In summary, the RAB model offers a framework for financing large infrastructure projects by distributing risks between developers and consumers, thereby attracting private investment. While it has proven effective in certain applications, its implementation requires meticulous regulation to balance the interests of all stakeholders involved.


Heathrow Airport operates under a Regulated Asset Base (RAB) model, a framework designed to encourage investment in essential infrastructure by allowing the airport to recover costs and earn a regulated return on its investments. This model is particularly relevant to significant projects like the construction of Terminal 5.

Understanding the RAB Model at Heathrow:

  1. Regulatory Asset Base (RAB): The RAB represents the economic value of Heathrow’s regulated assets, including terminals, runways, and other critical infrastructure. It’s calculated annually by taking the opening RAB, adding capital expenditure, subtracting regulatory forecast depreciation, and adjusting for any asset disposals.

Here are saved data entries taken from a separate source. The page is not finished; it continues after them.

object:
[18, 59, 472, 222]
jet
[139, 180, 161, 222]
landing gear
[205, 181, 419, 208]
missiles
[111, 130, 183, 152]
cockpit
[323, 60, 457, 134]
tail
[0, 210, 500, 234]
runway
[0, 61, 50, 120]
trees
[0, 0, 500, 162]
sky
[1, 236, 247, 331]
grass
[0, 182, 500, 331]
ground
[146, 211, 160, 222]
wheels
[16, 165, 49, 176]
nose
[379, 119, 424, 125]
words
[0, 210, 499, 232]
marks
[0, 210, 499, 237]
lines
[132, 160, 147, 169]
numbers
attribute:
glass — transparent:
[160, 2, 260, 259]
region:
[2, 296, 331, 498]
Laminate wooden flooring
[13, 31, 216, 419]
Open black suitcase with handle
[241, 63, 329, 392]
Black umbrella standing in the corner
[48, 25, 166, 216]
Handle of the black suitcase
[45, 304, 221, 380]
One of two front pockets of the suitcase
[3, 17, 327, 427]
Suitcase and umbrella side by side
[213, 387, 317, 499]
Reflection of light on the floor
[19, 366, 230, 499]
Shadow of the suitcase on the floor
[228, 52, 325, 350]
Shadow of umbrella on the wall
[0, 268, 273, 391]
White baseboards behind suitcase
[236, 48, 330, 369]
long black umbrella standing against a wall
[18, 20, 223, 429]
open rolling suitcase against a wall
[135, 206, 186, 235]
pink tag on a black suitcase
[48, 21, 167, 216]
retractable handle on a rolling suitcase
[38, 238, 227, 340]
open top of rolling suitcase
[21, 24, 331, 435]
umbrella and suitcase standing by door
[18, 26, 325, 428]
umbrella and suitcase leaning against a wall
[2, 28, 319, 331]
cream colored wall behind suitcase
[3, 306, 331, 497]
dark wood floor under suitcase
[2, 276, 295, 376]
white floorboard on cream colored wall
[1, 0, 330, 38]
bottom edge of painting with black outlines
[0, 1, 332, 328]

The resulting figure is then adjusted for inflation to determine the closing RAB.
  2. Capital Expenditure and Depreciation: Investments in infrastructure, such as the development of Terminal 5, are added to the RAB. Over time, these assets depreciate, and this depreciation is deducted from the RAB to reflect the asset’s decreasing value.
  3. Allowed Revenue and Charges: The Civil Aviation Authority (CAA) sets a maximum allowable average charge per passenger, which enables Heathrow to recover operating costs, depreciation, and earn a return on its RAB. This structure incentivizes the airport to invest in infrastructure improvements, as efficient investments can lead to increased returns.

Application to Terminal 5:

The construction of Terminal 5, which opened in 2008, was a significant capital project for Heathrow. Under the RAB model, the substantial investment required for Terminal 5 was added to Heathrow’s RAB. This inclusion allowed the airport to recover the costs over time through regulated charges to airlines and passengers, ensuring that the investment was financially sustainable.

Benefits of the RAB Model:

  • Risk Sharing: The RAB model distributes the financial risk of large infrastructure projects between the airport and its users, promoting investment in essential facilities.
  • Incentivizing Efficiency: By allowing a regulated return on investments, the model encourages the airport to manage projects efficiently to maximize returns.
  • Consumer Protection: Regulatory oversight ensures that charges to passengers remain fair and reflect the value of the services provided.

In summary, the RAB model has been instrumental in facilitating major developments at Heathrow, such as Terminal 5, by providing a structured approach to funding and cost recovery, thereby supporting the airport’s growth and service improvements.